A: Simplifying a fraction means reducing it to its lowest terms by dividing both the numerator and denominator by their greatest common divisor. Reducing a fraction means finding the greatest common divisor of the numerator and denominator and dividing both by that number.

Q: Can a fraction be simplified if the numerator and denominator have no common factors?

A: Yes, a fraction can be simplified even if the numerator and denominator have no common factors. In this case, the fraction is already in its simplest form.

Q: How do I know if a fraction is in its simplest form?

A: A fraction is in its simplest form if the numerator and denominator have no common factors other than 1.

Q: Can a fraction be simplified if the numerator and denominator are both prime numbers?

A: Yes, a fraction can be simplified even if the numerator and denominator are both prime numbers. In this case, the fraction is already in its simplest form.

Q: What is the importance of simplifying fractions in real-life situations?

A: Simplifying fractions is important in real-life situations because it makes calculations easier and more efficient. For example, in cooking, simplifying fractions can help you measure ingredients accurately. In finance, simplifying fractions can help you calculate interest rates and investments more easily.

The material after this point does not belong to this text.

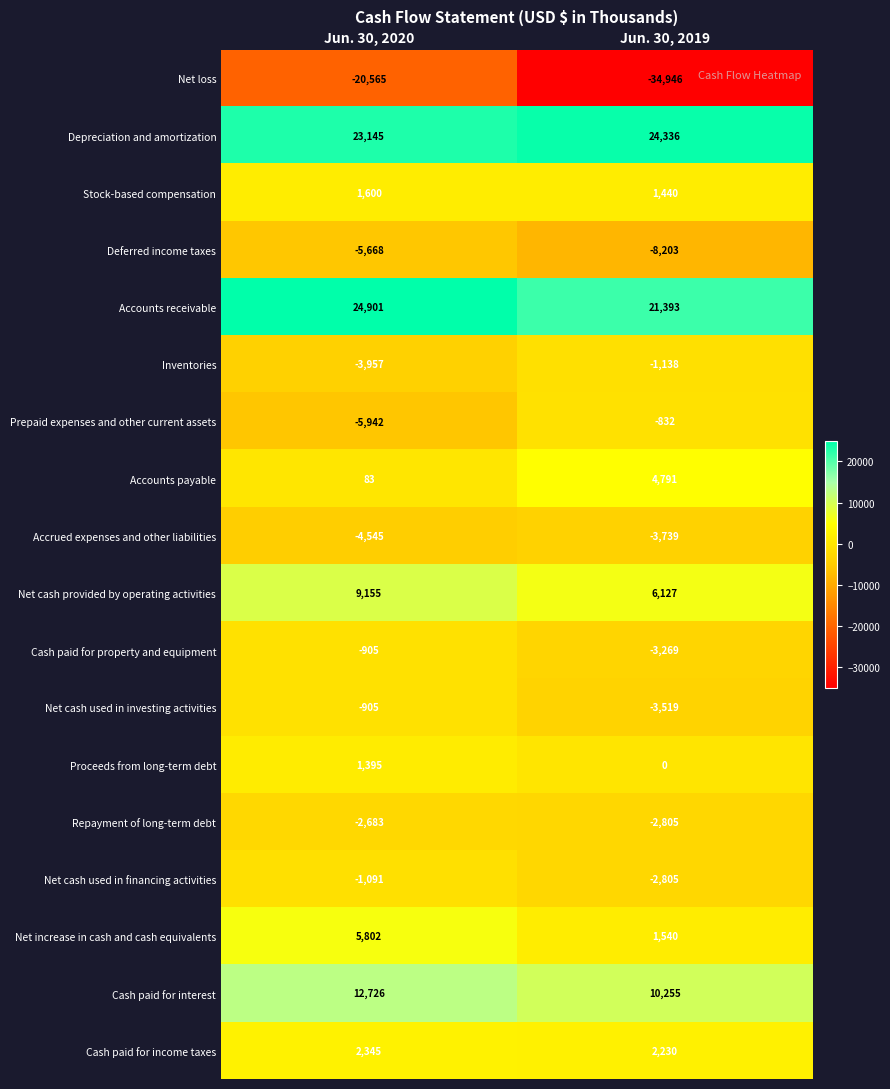

Where is Repayment of long-term debt nearest to the value -2744?

Jun. 30, 2020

Q: Can I use a calculator to simplify fractions?

A: Yes, you can use a calculator to simplify fractions. However, it is still important to understand the concept of simplifying fractions and how to do it manually.

Q: How do I simplify a fraction with a negative numerator or denominator?

A: To simplify a fraction with a negative numerator or denominator, follow the same steps as simplifying a fraction with positive numbers. The negative sign will be carried over to the simplified fraction.

Q: Can I simplify a fraction with a decimal numerator or denominator?

A: No, you cannot simplify a fraction with a decimal numerator or denominator. Decimals are a different form of representation and cannot be simplified in the same way as fractions.

Conclusion

In conclusion, simplifying fractions is an essential skill in mathematics that makes calculations easier and more efficient. By understanding the concept of simplifying fractions and how to do it manually, you can apply it to real-life situations and make calculations more accurate and efficient.